Role of interleukin-32 in cancer biology

Abstract

Interleukin-32 (IL-32), a novel proinflammatory cytokine, is highly expressed in various cancer tissues and in established cancer cell lines. IL-32 has been revealed to serve a crucial role in human cancer development, including tumour initiation, proliferation and maintenance. The expression of IL-32 is regulated by numerous factors, including genetic variations, hypoxia and acidosis in the tumour microenvironment. Understanding the underlying mechanisms of IL-32 expression and its function are critical for the discovery of novel therapeutic strategies that target IL-32. This is a review of the current literature on the regulation and function of IL-32 in cancer progression, focusing on the molecular pathways linking IL-32 and tumour development.

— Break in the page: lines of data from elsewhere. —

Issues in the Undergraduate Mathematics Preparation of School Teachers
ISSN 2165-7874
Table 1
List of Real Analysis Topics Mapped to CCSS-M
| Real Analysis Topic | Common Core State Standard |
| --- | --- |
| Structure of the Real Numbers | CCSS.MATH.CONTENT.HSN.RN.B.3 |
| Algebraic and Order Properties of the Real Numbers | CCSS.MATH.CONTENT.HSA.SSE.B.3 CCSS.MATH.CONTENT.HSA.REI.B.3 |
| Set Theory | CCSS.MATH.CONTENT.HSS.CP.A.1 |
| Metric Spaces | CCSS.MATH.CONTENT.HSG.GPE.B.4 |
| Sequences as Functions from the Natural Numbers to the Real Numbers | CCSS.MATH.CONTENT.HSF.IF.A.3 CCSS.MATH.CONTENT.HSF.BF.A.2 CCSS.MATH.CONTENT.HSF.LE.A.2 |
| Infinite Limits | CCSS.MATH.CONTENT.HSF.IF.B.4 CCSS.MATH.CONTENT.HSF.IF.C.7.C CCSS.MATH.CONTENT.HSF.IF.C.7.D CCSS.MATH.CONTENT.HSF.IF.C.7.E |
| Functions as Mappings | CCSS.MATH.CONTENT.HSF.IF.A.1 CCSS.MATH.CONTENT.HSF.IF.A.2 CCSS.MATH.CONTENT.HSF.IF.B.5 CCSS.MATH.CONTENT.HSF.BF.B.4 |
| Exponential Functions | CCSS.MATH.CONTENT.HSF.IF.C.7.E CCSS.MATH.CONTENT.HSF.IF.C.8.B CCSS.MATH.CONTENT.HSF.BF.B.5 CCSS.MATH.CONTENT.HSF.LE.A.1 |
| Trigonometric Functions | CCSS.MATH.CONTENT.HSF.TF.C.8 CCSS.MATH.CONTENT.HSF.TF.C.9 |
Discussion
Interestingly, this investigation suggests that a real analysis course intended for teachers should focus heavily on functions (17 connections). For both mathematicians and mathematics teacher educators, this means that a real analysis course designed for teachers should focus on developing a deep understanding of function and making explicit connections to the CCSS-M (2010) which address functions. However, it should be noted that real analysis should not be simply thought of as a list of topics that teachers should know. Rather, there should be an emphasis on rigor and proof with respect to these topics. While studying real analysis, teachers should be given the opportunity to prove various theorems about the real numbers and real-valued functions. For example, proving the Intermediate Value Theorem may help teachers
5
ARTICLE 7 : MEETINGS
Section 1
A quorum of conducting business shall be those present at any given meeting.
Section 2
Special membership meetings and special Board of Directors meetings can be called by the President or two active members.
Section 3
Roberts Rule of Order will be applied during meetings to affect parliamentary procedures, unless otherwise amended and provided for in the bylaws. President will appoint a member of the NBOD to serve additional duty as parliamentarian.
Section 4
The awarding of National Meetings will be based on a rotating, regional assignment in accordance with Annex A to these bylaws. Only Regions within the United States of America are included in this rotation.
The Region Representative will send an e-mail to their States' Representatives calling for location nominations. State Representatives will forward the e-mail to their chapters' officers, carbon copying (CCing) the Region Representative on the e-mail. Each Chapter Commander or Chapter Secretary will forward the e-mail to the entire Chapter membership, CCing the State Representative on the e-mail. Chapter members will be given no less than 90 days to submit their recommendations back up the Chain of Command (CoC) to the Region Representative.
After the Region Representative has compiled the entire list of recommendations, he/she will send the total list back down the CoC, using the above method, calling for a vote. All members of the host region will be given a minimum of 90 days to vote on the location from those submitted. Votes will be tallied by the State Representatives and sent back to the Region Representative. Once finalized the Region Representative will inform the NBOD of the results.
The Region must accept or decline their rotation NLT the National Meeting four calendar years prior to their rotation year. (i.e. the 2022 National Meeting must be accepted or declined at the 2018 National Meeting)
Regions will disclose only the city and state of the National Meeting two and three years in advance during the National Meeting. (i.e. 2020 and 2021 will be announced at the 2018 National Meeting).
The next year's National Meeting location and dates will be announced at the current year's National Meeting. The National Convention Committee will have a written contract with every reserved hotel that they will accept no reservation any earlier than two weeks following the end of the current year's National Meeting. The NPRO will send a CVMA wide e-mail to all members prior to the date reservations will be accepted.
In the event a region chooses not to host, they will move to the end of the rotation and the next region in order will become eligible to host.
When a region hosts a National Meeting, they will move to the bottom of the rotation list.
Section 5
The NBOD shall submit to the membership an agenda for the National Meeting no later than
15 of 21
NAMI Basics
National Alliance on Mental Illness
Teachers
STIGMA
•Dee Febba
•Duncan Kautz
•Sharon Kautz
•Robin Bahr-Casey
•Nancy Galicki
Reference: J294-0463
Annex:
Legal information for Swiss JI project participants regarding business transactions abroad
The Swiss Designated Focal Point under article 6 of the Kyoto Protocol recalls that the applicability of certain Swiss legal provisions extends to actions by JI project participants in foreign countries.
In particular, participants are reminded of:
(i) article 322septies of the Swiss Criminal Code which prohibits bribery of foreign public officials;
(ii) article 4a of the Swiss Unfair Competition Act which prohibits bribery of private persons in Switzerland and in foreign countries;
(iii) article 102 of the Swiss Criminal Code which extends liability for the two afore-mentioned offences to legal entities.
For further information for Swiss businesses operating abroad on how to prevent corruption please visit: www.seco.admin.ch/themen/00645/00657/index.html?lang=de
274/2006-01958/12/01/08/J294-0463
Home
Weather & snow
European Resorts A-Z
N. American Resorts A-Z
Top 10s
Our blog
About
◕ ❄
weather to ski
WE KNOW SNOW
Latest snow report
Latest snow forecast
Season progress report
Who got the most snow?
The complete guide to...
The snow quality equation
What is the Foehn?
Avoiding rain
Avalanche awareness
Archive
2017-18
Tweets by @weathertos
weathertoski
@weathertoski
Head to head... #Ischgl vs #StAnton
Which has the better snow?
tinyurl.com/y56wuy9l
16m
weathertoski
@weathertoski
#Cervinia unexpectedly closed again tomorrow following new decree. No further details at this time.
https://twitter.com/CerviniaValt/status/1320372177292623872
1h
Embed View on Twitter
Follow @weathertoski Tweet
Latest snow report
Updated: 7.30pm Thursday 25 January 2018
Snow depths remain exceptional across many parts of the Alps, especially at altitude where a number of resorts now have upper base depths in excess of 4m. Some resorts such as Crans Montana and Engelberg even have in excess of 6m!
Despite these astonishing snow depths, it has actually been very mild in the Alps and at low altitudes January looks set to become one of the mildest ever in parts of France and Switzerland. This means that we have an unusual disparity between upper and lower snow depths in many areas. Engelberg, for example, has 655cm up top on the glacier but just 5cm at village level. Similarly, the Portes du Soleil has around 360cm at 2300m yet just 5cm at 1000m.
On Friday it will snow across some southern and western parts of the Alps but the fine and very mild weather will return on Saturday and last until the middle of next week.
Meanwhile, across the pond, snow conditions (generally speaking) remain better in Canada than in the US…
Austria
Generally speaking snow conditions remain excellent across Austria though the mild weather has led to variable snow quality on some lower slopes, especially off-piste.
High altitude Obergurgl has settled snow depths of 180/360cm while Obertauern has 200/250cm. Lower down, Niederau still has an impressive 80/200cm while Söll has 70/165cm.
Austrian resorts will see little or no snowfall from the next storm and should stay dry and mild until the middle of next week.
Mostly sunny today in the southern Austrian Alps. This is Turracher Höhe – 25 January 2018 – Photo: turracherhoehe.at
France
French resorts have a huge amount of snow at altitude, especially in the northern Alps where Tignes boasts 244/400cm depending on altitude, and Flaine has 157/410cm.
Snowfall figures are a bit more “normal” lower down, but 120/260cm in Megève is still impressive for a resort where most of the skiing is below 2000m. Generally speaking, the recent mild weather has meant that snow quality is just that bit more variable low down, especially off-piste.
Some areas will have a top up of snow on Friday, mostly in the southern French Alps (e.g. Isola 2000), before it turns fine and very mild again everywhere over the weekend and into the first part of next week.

Keywords: cancer; interleukin-32; mechanisms; regulation.

Figure 1.

The role and molecular pathway of IL-32 in cancer. IL-32 activates 3 pathways: The P38-MAPK, NF-κB/STAT-3 and PI3K/Akt pathways. The activation of these pathways modifies the expression of several genes that affect cell proliferation, survival, migration and invasion, and carcinogenic angiogenesis and inflammation, causing tumorigenic effects. IL, interleukin; MAPK, mitogen-activated protein kinase; NF-κB, nuclear factor-κB; Bcl, B-cell lymphoma; Mcl-1, induced myeloid leukemia cell differentiation protein 1; XIAP, x-linked inhibitor of apoptosis; PUMA, p53 upregulated modulator of apoptosis; MMP, matrix metalloproteinase; VEGF, vascular endothelial growth factor; STAT, signal transducer and activator of transcription; PI3K, phosphoinositide 3-kinase; Akt, protein kinase B; HIF, hypoxia-inducible factor; TNF, tumour necrosis factor.